Trump, in other words, has defanged cynical outsider humor by mainstreaming it: quite a feat. The musician Father John Misty has said that he felt, on election night, as if “all of the Gen-X humor that I was weaned on had this very cruel orgasm in my mind. In that moment, satire died.” For liberals, this nihilism is a blind alley. For would-be fascists, it feeds utopian dreams. Before Trump won the nomination, I reached out to a guy on Twitter—a former 4chan denizen and ex-Trump supporter living in rural western Georgia—who said to me:

A lot of these kids that are getting behind Donald Trump are tired of anything that can resemble tearing down traditional values—anything that can be cynical about things considered traditional.
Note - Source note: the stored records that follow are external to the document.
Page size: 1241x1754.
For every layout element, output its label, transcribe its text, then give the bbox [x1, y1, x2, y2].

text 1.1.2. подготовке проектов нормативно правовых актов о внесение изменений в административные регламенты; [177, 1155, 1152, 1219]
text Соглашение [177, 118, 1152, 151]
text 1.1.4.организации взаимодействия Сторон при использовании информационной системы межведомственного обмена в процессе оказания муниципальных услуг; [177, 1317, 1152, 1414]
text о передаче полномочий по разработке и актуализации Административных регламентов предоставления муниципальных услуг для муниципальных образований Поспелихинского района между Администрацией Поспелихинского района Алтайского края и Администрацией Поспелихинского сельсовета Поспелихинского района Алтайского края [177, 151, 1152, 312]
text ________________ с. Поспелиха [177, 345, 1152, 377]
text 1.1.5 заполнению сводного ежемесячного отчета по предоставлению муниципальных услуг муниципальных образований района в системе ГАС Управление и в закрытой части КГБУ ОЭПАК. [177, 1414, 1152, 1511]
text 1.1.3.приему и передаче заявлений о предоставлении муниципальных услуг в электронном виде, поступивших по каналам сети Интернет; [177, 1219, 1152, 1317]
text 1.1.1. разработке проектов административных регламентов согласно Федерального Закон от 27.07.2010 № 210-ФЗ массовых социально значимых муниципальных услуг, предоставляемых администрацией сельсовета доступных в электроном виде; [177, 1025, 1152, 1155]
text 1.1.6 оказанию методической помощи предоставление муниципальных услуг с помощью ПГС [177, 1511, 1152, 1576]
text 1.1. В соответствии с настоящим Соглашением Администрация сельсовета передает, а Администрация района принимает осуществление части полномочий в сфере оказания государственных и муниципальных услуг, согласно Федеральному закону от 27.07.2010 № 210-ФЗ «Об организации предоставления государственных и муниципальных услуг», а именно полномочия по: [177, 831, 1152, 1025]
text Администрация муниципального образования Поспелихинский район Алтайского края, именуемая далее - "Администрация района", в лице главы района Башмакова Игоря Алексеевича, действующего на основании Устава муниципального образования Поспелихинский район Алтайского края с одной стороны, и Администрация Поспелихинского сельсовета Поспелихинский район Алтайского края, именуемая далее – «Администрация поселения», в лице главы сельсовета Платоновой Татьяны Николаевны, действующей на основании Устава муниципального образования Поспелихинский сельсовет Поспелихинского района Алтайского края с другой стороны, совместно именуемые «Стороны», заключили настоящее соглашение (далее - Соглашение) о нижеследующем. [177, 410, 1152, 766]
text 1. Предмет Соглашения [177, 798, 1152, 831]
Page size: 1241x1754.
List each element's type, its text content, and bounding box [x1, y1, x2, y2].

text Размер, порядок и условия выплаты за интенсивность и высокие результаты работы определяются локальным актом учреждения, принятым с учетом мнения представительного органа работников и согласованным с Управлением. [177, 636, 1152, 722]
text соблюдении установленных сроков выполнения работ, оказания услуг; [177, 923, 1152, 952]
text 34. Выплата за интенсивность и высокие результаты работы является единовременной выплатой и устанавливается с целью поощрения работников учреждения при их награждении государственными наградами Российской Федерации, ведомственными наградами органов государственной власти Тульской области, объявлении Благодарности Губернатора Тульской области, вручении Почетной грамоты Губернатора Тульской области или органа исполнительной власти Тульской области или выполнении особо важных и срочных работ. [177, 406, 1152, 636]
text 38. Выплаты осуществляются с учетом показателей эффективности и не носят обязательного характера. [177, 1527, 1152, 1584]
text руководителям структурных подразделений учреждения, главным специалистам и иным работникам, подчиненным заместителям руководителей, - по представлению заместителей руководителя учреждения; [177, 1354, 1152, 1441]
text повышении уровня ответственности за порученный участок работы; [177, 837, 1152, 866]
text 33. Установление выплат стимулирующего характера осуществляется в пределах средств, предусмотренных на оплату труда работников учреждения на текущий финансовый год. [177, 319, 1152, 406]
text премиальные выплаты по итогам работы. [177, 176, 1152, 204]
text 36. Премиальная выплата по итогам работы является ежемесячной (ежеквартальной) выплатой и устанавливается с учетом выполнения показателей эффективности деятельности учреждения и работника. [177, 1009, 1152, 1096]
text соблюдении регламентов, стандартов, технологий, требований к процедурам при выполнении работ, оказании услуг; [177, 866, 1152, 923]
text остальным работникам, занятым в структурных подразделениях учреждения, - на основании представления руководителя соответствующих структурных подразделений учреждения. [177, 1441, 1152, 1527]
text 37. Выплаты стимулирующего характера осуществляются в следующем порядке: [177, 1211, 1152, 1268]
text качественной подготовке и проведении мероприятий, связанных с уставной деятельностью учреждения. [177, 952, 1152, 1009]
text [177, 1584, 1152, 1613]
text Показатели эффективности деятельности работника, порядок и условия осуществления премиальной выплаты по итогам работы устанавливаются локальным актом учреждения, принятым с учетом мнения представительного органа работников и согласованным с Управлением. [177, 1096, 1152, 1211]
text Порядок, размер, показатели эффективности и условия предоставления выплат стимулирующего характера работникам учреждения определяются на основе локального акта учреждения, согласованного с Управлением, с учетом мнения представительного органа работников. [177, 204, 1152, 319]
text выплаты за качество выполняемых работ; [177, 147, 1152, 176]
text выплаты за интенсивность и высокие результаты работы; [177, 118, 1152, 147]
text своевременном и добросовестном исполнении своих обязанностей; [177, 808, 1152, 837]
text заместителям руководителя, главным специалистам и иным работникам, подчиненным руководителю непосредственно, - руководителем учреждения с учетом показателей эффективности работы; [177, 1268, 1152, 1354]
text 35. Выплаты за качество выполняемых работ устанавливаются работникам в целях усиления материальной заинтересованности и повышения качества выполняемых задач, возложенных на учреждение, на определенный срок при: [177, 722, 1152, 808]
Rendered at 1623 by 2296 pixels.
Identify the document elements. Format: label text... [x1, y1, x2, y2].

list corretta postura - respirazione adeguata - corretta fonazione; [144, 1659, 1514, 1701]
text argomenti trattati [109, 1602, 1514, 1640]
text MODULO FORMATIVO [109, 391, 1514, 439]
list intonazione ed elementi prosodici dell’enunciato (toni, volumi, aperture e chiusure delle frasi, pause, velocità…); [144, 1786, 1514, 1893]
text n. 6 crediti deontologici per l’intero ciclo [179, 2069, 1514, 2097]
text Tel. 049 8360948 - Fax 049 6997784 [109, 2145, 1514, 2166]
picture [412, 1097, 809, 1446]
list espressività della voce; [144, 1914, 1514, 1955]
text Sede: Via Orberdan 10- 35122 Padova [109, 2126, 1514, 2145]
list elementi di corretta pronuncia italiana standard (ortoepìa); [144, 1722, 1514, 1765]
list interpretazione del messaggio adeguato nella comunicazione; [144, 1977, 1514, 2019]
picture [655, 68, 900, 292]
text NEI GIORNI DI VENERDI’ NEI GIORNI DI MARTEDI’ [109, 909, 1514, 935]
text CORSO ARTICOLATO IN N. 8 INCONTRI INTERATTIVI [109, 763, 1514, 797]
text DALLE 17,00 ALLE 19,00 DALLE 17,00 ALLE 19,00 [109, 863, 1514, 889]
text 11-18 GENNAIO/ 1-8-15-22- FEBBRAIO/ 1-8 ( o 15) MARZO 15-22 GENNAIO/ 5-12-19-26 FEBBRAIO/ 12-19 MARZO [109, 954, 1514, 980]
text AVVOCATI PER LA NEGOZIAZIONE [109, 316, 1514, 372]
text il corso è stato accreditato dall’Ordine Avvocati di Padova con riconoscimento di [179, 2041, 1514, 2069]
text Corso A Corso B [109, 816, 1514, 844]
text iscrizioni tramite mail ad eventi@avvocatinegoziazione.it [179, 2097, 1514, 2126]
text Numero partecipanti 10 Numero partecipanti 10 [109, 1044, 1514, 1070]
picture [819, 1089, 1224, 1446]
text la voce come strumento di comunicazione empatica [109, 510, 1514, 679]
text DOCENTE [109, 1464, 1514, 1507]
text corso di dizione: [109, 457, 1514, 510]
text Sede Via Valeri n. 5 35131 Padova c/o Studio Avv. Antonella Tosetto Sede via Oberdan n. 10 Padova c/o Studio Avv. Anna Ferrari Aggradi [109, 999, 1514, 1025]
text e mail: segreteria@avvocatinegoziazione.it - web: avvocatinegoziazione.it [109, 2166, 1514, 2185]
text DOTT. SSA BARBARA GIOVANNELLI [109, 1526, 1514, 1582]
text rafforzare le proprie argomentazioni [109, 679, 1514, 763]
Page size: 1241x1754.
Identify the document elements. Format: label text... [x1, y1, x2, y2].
Vic Berger, Tim and Eric, and Super Deluxe is: “Look how stupid everything is all the time. Look how dumb everything is all the time.” Donald Trump supporters understand that sort of humor very, very well. I feel like they’ve had enough of it. That stuff’s great and it’s very entertaining and … I think these kids feel like it’s not actually helping them.

In The Politics of Cultural Despair, a 1961 study about the development of Nazi ideology, Fritz Stern wrote of Germany’s “cultural Luddites, who in their resentment of modernity sought to smash the whole machinery of culture.” Like millennial internet trolls, Germany’s Luddites gladly traded cultural despair for fascism when the time came. They had been weaned on the intellectual voices of pre–Nazi Germany, who happened to be failed philologists. Comedians are the intellectual voices of our era—and if our comedy has become a form of cultural despair, then I worry it may be creating conditions under which only the cultural Luddites feel empowered.

But let’s restrain ourselves from prophesying. It is ever more tempting to announce the death of laughter. If the history of comedy teaches us anything, though, it is that comedy has had a history. It will probably have a future. The crisis that it faces resembles the crisis that other art forms faced around the time comedy acquired its present cachet. Writers, musicians, and visual artists rejected the expectation to be raw and accurate and turned instead to minimalism, archaism, formalism, and the incorporation of theory. I suspect the immediate future of comedy will involve a similar rebellion, 40 years later, as comics find humor in modes they have traditionally mocked or avoided: the beautiful, the abstract, the pedantically self-reflexive. History repeats, first as postmodernism, second as farce.

But nothing’s guaranteed. What if, after all this time on Earth, comedy actually died? That would be the funniest thing of all.